But after the convention was officially over, the mint sent the Loves on a post-conference group tour to Australia's tropical region, for which tickets cost $1,175 per person, according to the Australian Mint, which organized it.
The Loves flew on Sept. 30, 2010, from Sydney to tropical Cairns, in northeast Australia, and spent three days there, according to travel records obtained by CBC's the fifth estate under access to information.
They were joined by the mint's then-CEO, Ian Bennett, and his wife, who also enrolled in the tour — at a further cost to the Canadian Mint.
Activities included a daylong boat trip to Great Barrier Reef, with global mint-industry executives hanging out on deck in swimwear.
An official with the Australian mint, which organized the conference and subsequent tour, said the latter is "more about seeing the country but also allowing the networking opportunities." Michelle Nakamura said about 180 of the 400-plus mint industry personnel who attended the conference signed up for the tour.
Reached at his office in Toronto last week, Love, who was a close friend of the late former finance minister Jim Flaherty, would not agree to an interview about the 2010 trip.
In all, the Canadian mint sent at least seven people to Australia for the conference, of whom at least the Loves and Bennetts stayed afterwards for the sightseeing and networking.

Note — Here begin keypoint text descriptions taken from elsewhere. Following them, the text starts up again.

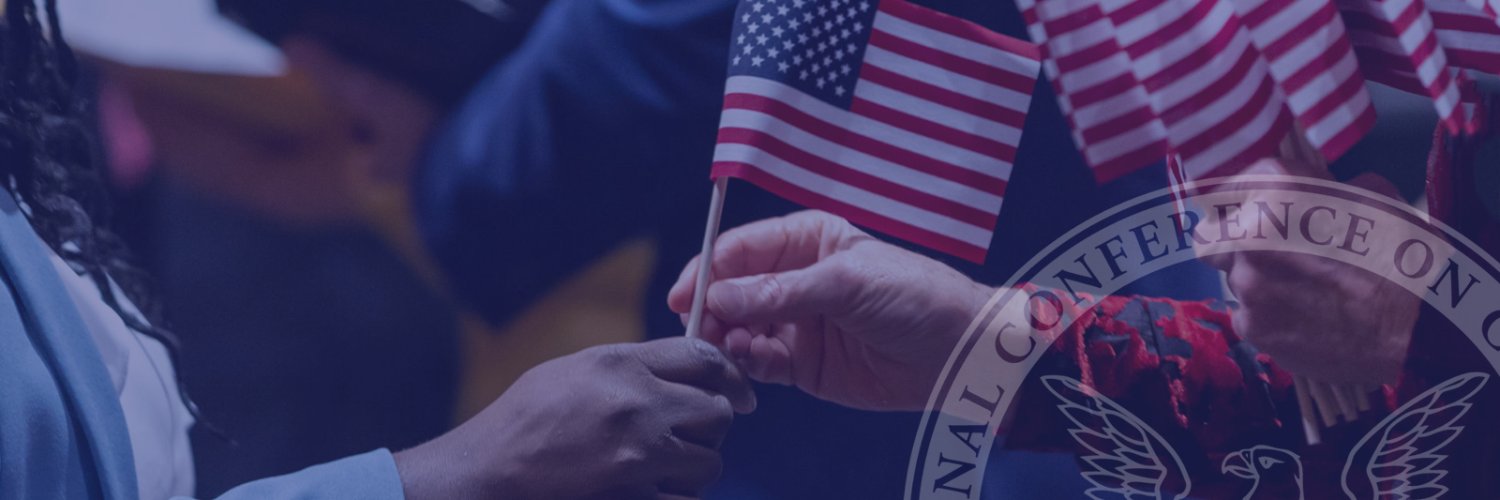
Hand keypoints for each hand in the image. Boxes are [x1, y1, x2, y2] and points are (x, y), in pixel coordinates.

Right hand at [393, 337, 755, 499]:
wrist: (489, 472)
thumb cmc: (524, 420)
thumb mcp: (574, 371)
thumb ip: (630, 368)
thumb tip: (676, 370)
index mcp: (622, 364)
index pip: (705, 357)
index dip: (731, 375)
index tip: (739, 392)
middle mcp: (640, 404)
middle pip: (718, 410)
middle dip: (713, 424)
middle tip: (695, 434)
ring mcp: (640, 454)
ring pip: (710, 461)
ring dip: (696, 466)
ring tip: (667, 467)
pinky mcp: (636, 495)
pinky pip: (688, 499)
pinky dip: (678, 496)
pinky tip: (655, 489)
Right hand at [667, 211, 992, 410]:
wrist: (959, 352)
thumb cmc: (914, 297)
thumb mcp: (846, 283)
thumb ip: (780, 292)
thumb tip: (720, 298)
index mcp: (805, 241)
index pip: (740, 249)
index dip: (708, 270)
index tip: (686, 295)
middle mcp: (793, 279)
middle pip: (731, 291)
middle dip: (712, 309)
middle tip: (700, 330)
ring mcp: (795, 322)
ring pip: (738, 329)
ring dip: (726, 339)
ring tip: (731, 348)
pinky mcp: (801, 363)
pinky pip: (758, 362)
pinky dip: (747, 363)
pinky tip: (752, 363)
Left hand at [1200, 159, 1420, 383]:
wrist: (1420, 327)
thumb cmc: (1404, 255)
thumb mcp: (1372, 196)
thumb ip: (1323, 189)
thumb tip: (1311, 195)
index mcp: (1278, 195)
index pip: (1238, 183)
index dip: (1253, 196)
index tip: (1263, 206)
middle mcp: (1250, 238)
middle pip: (1212, 234)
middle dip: (1232, 239)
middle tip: (1264, 249)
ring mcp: (1247, 286)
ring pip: (1233, 277)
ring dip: (1258, 279)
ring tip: (1304, 290)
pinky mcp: (1252, 327)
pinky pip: (1248, 314)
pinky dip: (1269, 315)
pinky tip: (1306, 318)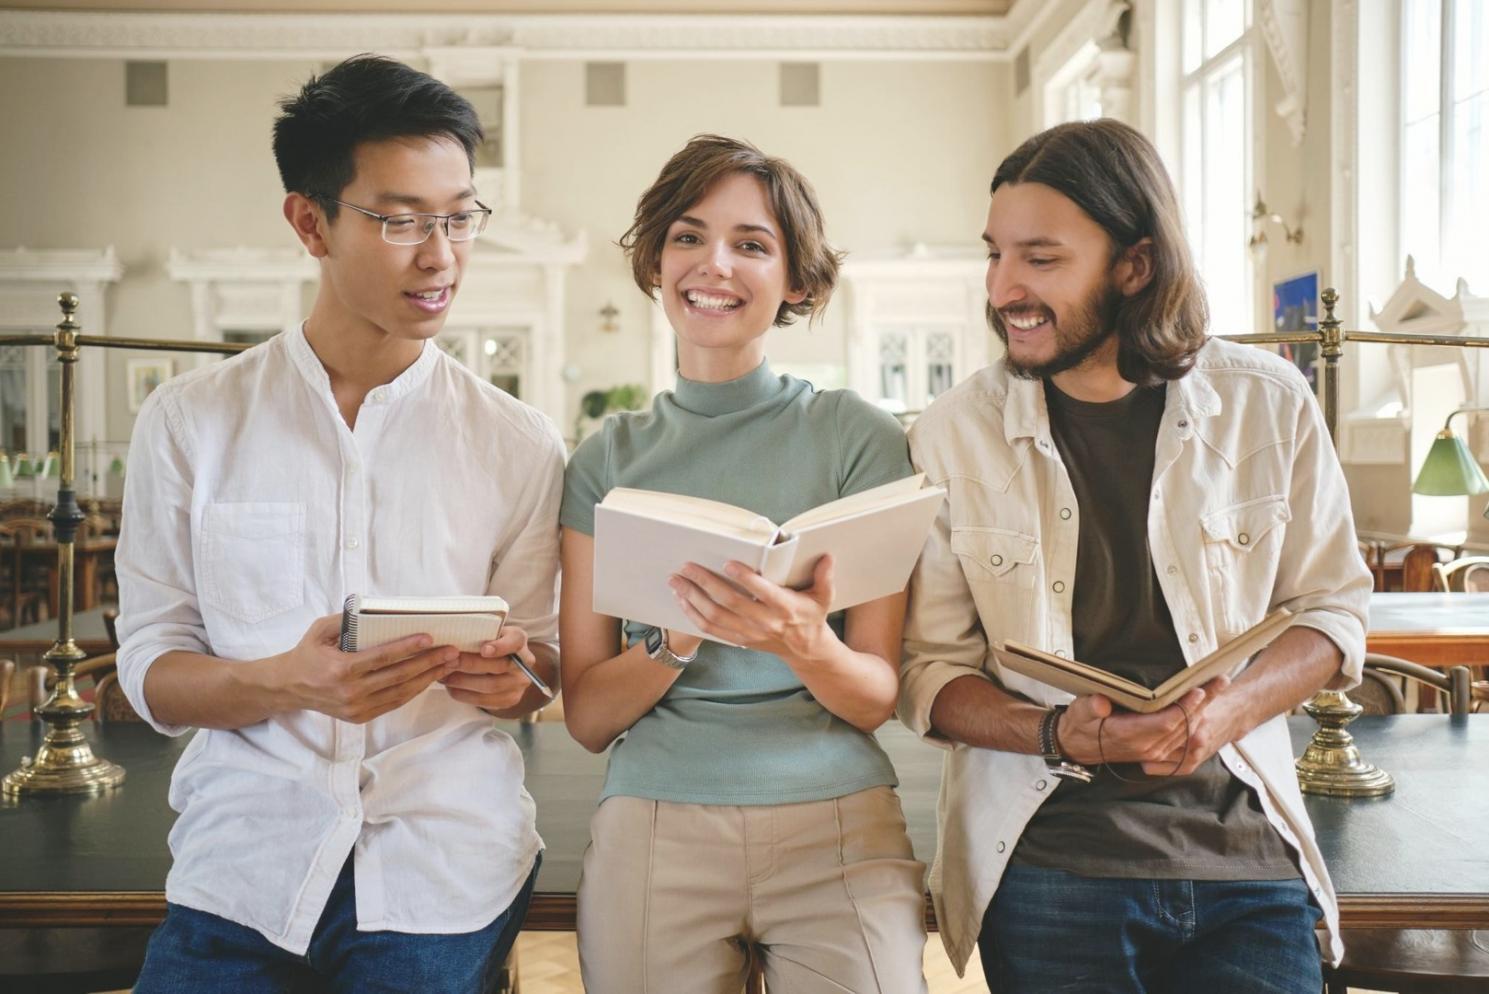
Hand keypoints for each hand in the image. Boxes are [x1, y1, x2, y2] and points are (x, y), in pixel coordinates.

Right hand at [270, 614, 459, 723]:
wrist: (288, 687)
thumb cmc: (307, 654)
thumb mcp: (320, 630)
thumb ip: (346, 619)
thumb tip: (374, 608)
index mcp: (340, 669)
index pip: (382, 658)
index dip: (408, 648)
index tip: (430, 638)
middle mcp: (350, 692)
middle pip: (398, 676)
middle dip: (428, 663)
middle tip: (452, 651)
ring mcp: (356, 708)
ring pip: (400, 693)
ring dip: (427, 678)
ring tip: (448, 665)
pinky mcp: (360, 717)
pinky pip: (394, 703)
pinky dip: (414, 690)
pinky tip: (429, 678)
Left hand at [439, 625, 541, 711]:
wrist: (503, 664)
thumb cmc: (489, 643)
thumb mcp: (489, 632)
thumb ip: (478, 632)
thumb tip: (454, 636)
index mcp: (519, 640)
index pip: (515, 642)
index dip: (501, 647)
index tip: (483, 649)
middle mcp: (524, 663)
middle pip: (500, 666)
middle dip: (471, 664)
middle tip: (449, 662)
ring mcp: (519, 684)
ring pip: (491, 686)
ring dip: (464, 682)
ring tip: (445, 676)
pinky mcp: (510, 700)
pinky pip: (486, 701)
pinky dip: (465, 695)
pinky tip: (452, 688)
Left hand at [669, 555, 835, 662]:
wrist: (806, 649)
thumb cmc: (812, 616)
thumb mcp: (824, 596)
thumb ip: (824, 576)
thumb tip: (827, 557)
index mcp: (784, 607)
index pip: (761, 592)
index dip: (744, 578)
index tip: (727, 563)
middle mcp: (764, 621)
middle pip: (729, 602)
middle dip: (704, 583)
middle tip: (687, 567)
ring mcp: (749, 633)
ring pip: (715, 617)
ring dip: (692, 598)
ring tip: (676, 581)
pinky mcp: (739, 639)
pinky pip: (711, 629)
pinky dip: (693, 615)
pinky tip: (682, 600)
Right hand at [1056, 677, 1234, 772]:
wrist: (1076, 747)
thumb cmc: (1080, 725)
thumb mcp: (1079, 712)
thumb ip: (1091, 707)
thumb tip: (1101, 703)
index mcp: (1130, 735)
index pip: (1166, 721)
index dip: (1184, 707)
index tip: (1197, 691)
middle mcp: (1146, 746)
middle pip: (1183, 725)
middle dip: (1203, 703)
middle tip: (1219, 681)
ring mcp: (1153, 750)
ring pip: (1186, 731)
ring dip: (1203, 710)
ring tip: (1216, 688)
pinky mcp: (1156, 750)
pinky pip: (1182, 738)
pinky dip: (1195, 721)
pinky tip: (1203, 707)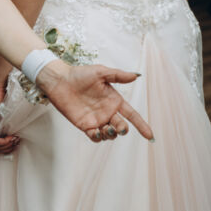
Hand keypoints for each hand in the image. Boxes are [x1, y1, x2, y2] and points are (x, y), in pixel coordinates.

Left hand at [0, 86, 20, 155]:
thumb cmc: (1, 100)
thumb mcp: (2, 116)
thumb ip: (3, 126)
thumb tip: (12, 137)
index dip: (4, 148)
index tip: (14, 143)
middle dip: (6, 149)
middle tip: (16, 144)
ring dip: (7, 146)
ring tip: (15, 140)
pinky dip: (4, 142)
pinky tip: (11, 137)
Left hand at [38, 61, 153, 141]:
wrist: (59, 80)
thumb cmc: (80, 74)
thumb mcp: (100, 72)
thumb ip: (117, 75)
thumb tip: (136, 76)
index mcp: (114, 101)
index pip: (132, 115)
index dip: (142, 125)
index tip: (150, 136)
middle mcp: (108, 112)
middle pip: (122, 127)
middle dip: (123, 130)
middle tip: (118, 127)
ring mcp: (97, 120)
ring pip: (110, 134)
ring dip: (111, 134)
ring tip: (106, 128)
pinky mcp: (85, 125)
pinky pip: (95, 137)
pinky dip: (99, 137)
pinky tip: (97, 132)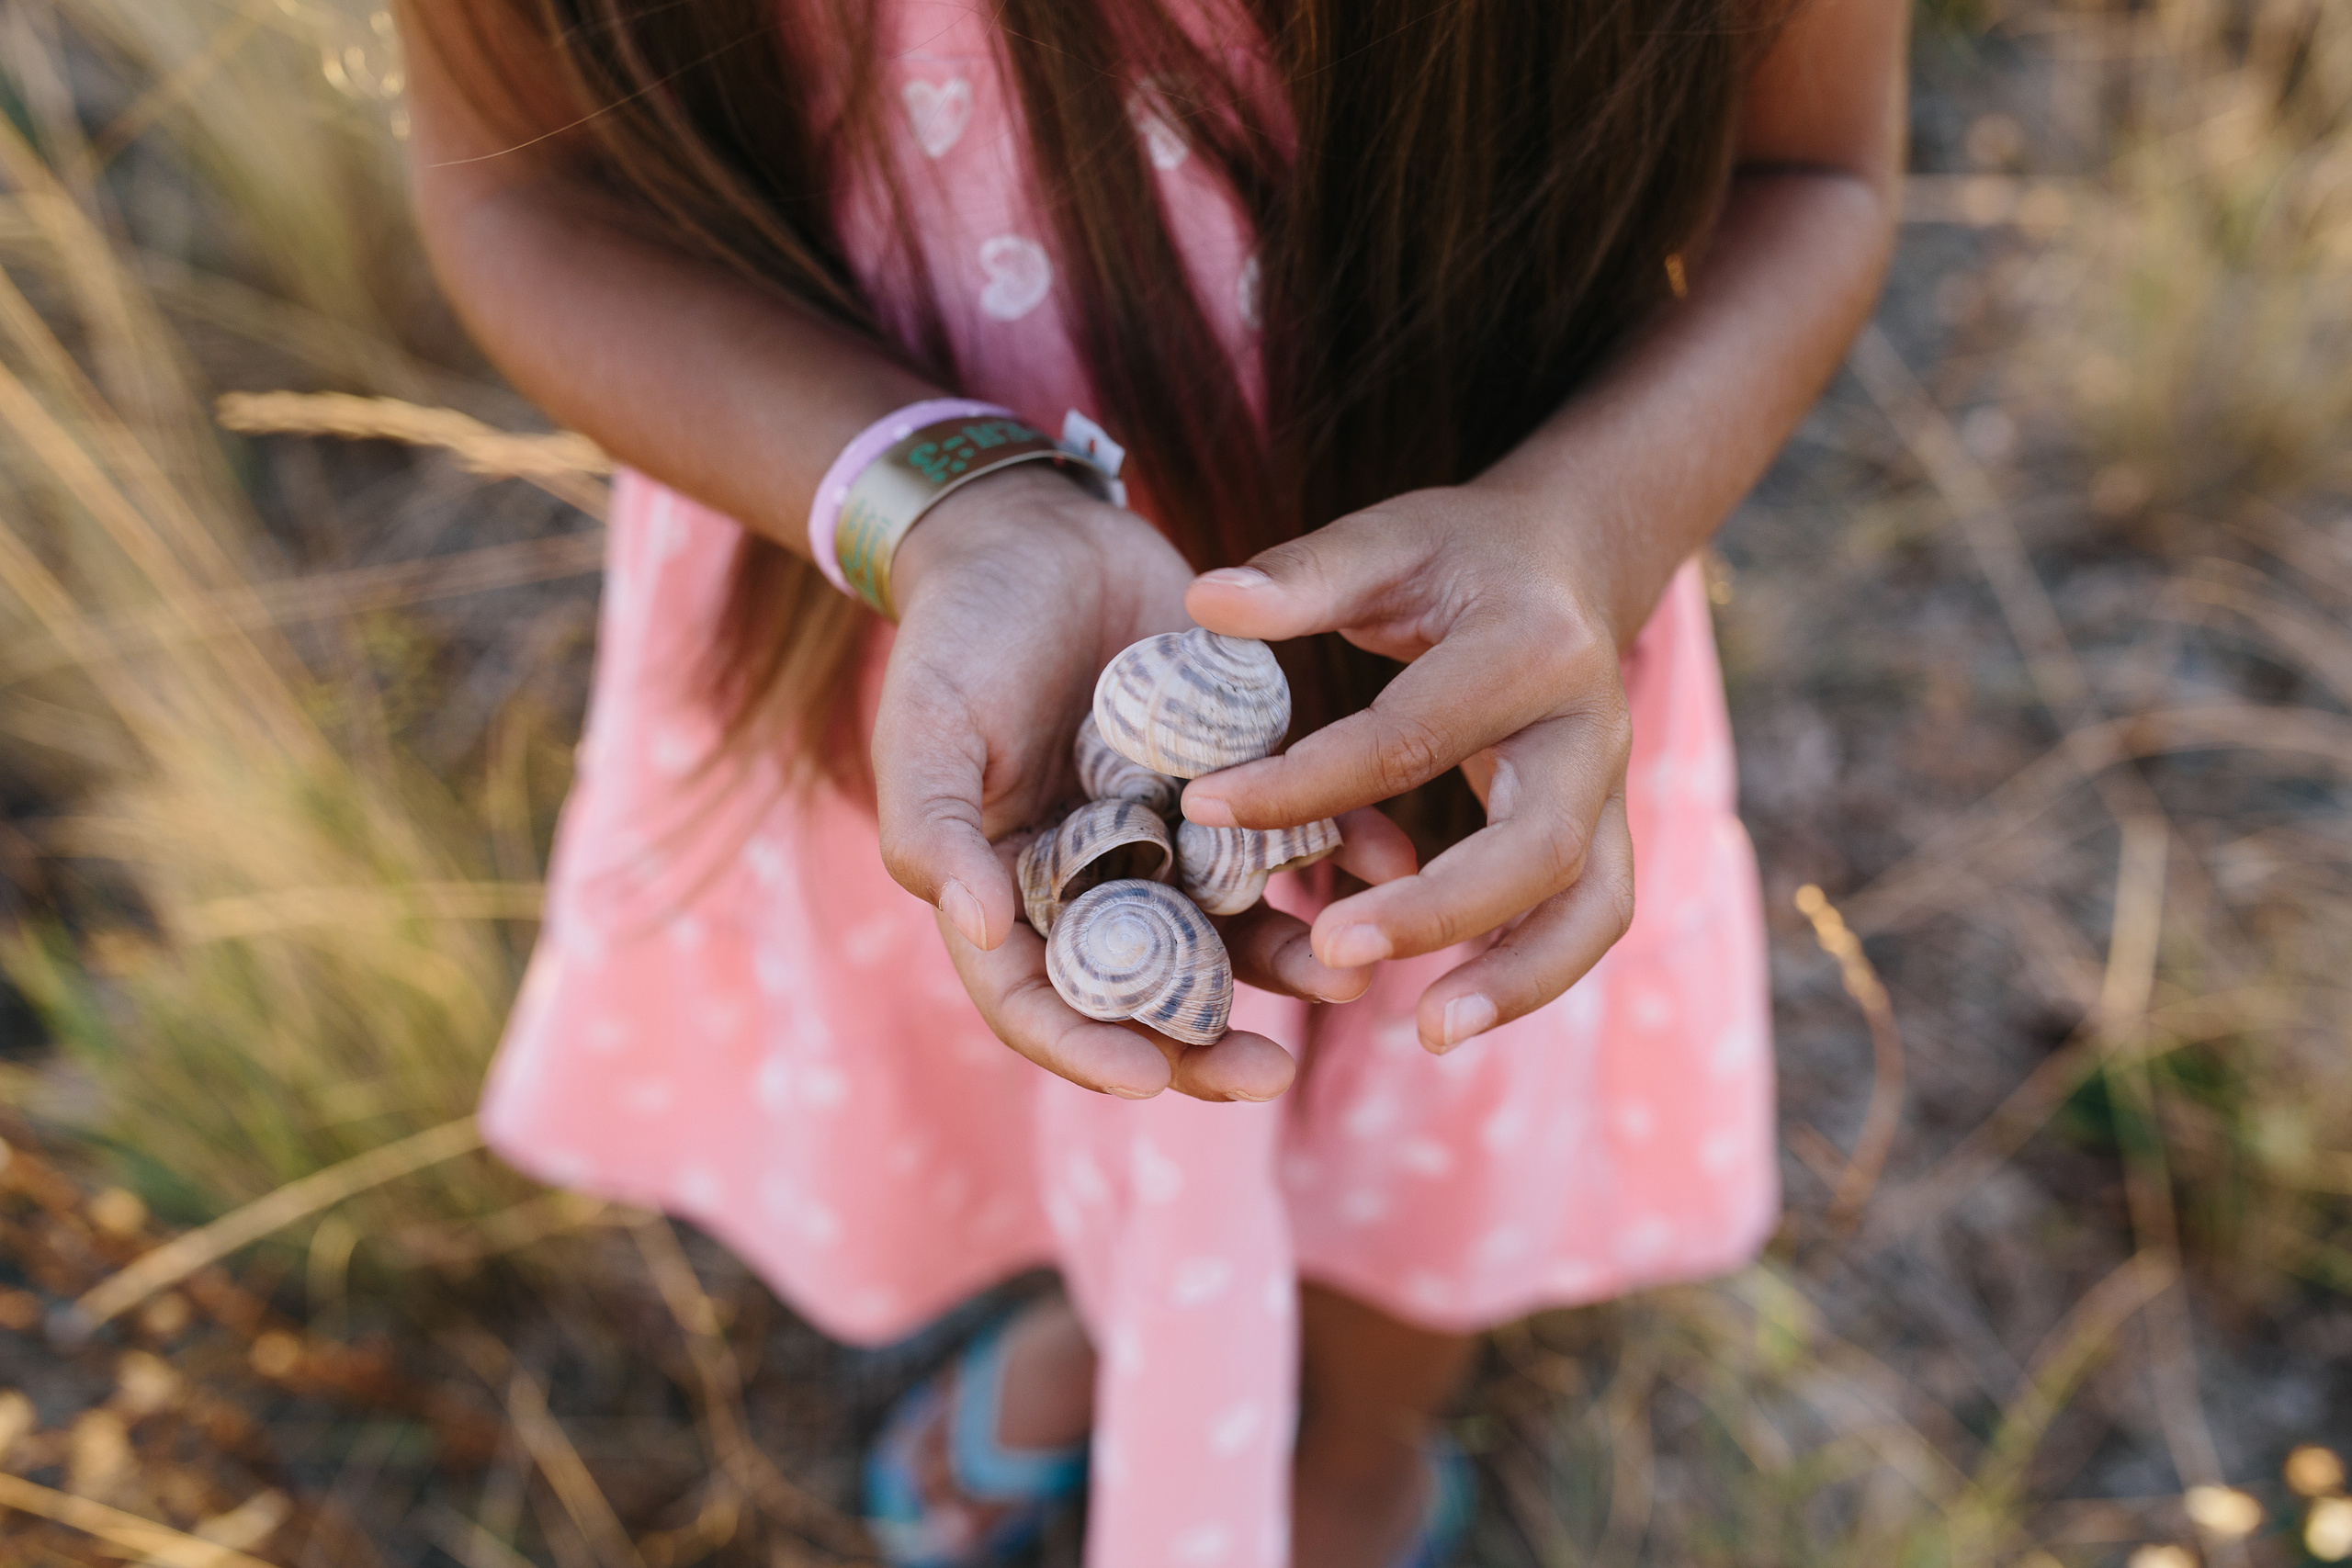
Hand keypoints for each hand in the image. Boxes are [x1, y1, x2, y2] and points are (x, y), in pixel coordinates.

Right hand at [874, 467, 1407, 1101]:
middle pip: (1153, 995)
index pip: (1041, 1002)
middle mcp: (1100, 886)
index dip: (1089, 1048)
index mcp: (1012, 895)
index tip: (1148, 1077)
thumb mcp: (924, 727)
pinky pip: (1296, 838)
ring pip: (1238, 930)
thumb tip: (981, 931)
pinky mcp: (1241, 781)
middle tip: (1268, 1072)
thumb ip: (934, 831)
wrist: (1037, 535)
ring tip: (1351, 978)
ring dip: (1294, 963)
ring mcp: (1175, 839)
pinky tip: (1390, 867)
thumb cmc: (959, 637)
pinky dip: (1343, 858)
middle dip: (1208, 1045)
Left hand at [1180, 481, 1640, 1053]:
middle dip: (1436, 907)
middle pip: (1535, 841)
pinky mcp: (1608, 830)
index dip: (1305, 781)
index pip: (1409, 734)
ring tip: (1429, 1034)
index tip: (1202, 809)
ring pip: (1592, 902)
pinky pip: (1592, 920)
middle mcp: (1591, 725)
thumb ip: (1303, 575)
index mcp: (1529, 645)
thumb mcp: (1388, 541)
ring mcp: (1612, 787)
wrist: (1572, 561)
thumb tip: (1205, 600)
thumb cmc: (1459, 556)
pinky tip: (1449, 1021)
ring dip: (1518, 977)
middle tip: (1330, 947)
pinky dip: (1533, 977)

Total bill: more than $66,500.
Two years later, it was more of the same: Love and his wife attended the next Mint Directors Conference, in Vienna in 2012. They again went on the post-conference tour, a voyage by train through the Austrian countryside followed by a couple nights in Salzburg. The total bill for their business-class airfares and hotel stays during the conference: $21,967.
The revelations about the Australia and Vienna trips come a week after Canada's auditor general delivered his latest findings on the expenses of senators, whose travel spending is facing a crackdown amid a series of ongoing scandals.
Yesterday, the the fifth estate also reported the Canadian mint paid for 11 of its staff, including four senior officers, to go on a three-day junket to a Caribbean beach resort following last year's Mint Directors Conference in Mexico City. The mint arranged for four executives' spouses to go, too, though they cancelled for undetermined reasons.
Proponents say the trips by mint personnel are important for business, allowing the Crown corporation to woo potential clients and suppliers in a more casual setting that's conducive to drumming up sales. The Canadian mint in particular earns significant revenues manufacturing other countries' currency, and brought in $73 million last year producing coins, blanks and medallions for 15 foreign states.
"The program at the conferences is so tight, so there's not time whatsoever to set up a business meeting. So this is more the time that we do that," said Andrea Lang, sales director for the Austrian Mint, which hosted the 2012 conference.
Mint revokes spousal travel
The Australia and Austria expenses appear to be in line with Royal Canadian Mint policies at the time. The mint allowed its directors to fly business class. And in mid-2010, it changed its rules to allow directors to take their spouses on business trips "where appropriate due to RCM's objectives, protocol or custom."
But it appears it was alone among its peers in making the move. Four other major national mints canvassed by CBC — in Australia, Austria, Britain and the United States — all said they do not allow spousal travel expenses.
And Canada's mint has since renounced the policy.
When CBC News began asking the mint questions about its travel expenses in early 2014, spokesperson Christine Aquino said it is "a business expectation … for officials within the minting industry to be accompanied by their spouse for important occasions such as the Mint Directors' Conference."
In recent weeks, however, it did not respond directly to further questions. Then on June 1, the mint went public about a major overhaul of its rules. In a statement to the CBC, it said spousal travel will no longer be permitted at all, nor any trips to post-conferences.
The mint said it was implementing the changes to meet the "expectations Canadians have of a Crown corporation."